A regular expression can be used to offer more control over the whitespace characters that are combined.
To match unicode whitespace:
import re
_RE_COMBINE_WHITESPACE = re.compile(r"\s+")
my_str = _RE_COMBINE_WHITESPACE.sub(" ", my_str).strip()
To match ASCII whitespace only:
import re
_RE_COMBINE_WHITESPACE = re.compile(r"(?a:\s+)")
_RE_STRIP_WHITESPACE = re.compile(r"(?a:^\s+|\s+$)")
my_str = _RE_COMBINE_WHITESPACE.sub(" ", my_str)
my_str = _RE_STRIP_WHITESPACE.sub("", my_str)

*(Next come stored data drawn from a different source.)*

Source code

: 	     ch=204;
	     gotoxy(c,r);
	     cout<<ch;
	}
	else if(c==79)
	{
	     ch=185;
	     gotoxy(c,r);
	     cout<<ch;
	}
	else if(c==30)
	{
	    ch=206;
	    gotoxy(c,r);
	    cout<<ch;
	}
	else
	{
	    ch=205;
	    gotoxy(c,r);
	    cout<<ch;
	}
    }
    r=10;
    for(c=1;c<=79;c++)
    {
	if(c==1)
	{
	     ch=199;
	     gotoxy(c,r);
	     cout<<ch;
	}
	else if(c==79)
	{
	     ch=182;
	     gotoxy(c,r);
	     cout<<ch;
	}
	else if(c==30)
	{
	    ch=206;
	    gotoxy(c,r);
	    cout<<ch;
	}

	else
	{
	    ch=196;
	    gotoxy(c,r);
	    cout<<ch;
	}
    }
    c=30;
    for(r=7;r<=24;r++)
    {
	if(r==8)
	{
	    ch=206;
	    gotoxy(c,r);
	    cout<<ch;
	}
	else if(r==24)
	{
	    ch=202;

Matching only ASCII whitespace is sometimes essential for keeping control characters such as x0b, x0c, x1c, x1d, x1e, x1f.
About \s
:
For Unicode (str) patterns: Matches Unicode whitespace characters (which includes [ \t\n\r\f\v], and also many other characters, for example the non-breaking spaces mandated by typography rules in many languages). If the ASCII flag is used, only [ \t\n\r\f\v] is matched.
About re.ASCII
:
Make \w, \W, \b, \B, \d, \D, \s and \S perform ASCII-only matching instead of full Unicode matching. This is only meaningful for Unicode patterns, and is ignored for byte patterns. Corresponds to the inline flag (?a).
strip()
will remote any leading and trailing whitespaces.